### TASK DATA
================

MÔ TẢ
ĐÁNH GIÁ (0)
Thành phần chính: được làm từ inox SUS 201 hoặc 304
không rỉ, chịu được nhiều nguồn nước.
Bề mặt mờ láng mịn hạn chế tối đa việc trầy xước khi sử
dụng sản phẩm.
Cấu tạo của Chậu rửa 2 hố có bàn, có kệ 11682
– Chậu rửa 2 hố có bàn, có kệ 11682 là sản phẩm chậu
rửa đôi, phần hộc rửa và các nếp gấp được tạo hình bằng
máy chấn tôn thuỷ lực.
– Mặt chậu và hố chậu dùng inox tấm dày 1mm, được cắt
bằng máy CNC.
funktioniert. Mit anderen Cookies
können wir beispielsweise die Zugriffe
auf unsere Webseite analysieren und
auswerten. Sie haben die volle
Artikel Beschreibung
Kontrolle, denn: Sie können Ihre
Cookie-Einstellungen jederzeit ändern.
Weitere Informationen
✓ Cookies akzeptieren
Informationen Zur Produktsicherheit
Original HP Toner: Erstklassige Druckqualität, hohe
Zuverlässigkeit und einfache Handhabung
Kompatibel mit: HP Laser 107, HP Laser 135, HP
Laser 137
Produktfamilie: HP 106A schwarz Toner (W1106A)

================

### JOB
Please return every one of the rows above, line for line and unchanged.

### ANSWER TO THIS EXERCISE
MÔ TẢ
ĐÁNH GIÁ (0)
Thành phần chính: được làm từ inox SUS 201 hoặc 304
không rỉ, chịu được nhiều nguồn nước.
Bề mặt mờ láng mịn hạn chế tối đa việc trầy xước khi sử
dụng sản phẩm.
Cấu tạo của Chậu rửa 2 hố có bàn, có kệ 11682
– Chậu rửa 2 hố có bàn, có kệ 11682 là sản phẩm chậu
rửa đôi, phần hộc rửa và các nếp gấp được tạo hình bằng
máy chấn tôn thuỷ lực.
– Mặt chậu và hố chậu dùng inox tấm dày 1mm, được cắt
bằng máy CNC.
funktioniert. Mit anderen Cookies
können wir beispielsweise die Zugriffe
auf unsere Webseite analysieren und
auswerten. Sie haben die volle
Artikel Beschreibung
Kontrolle, denn: Sie können Ihre
Cookie-Einstellungen jederzeit ändern.
Weitere Informationen
✓ Cookies akzeptieren
Informationen Zur Produktsicherheit
Original HP Toner: Erstklassige Druckqualität, hohe
Zuverlässigkeit und einfache Handhabung
Kompatibel mit: HP Laser 107, HP Laser 135, HP
Laser 137
Produktfamilie: HP 106A schwarz Toner (W1106A)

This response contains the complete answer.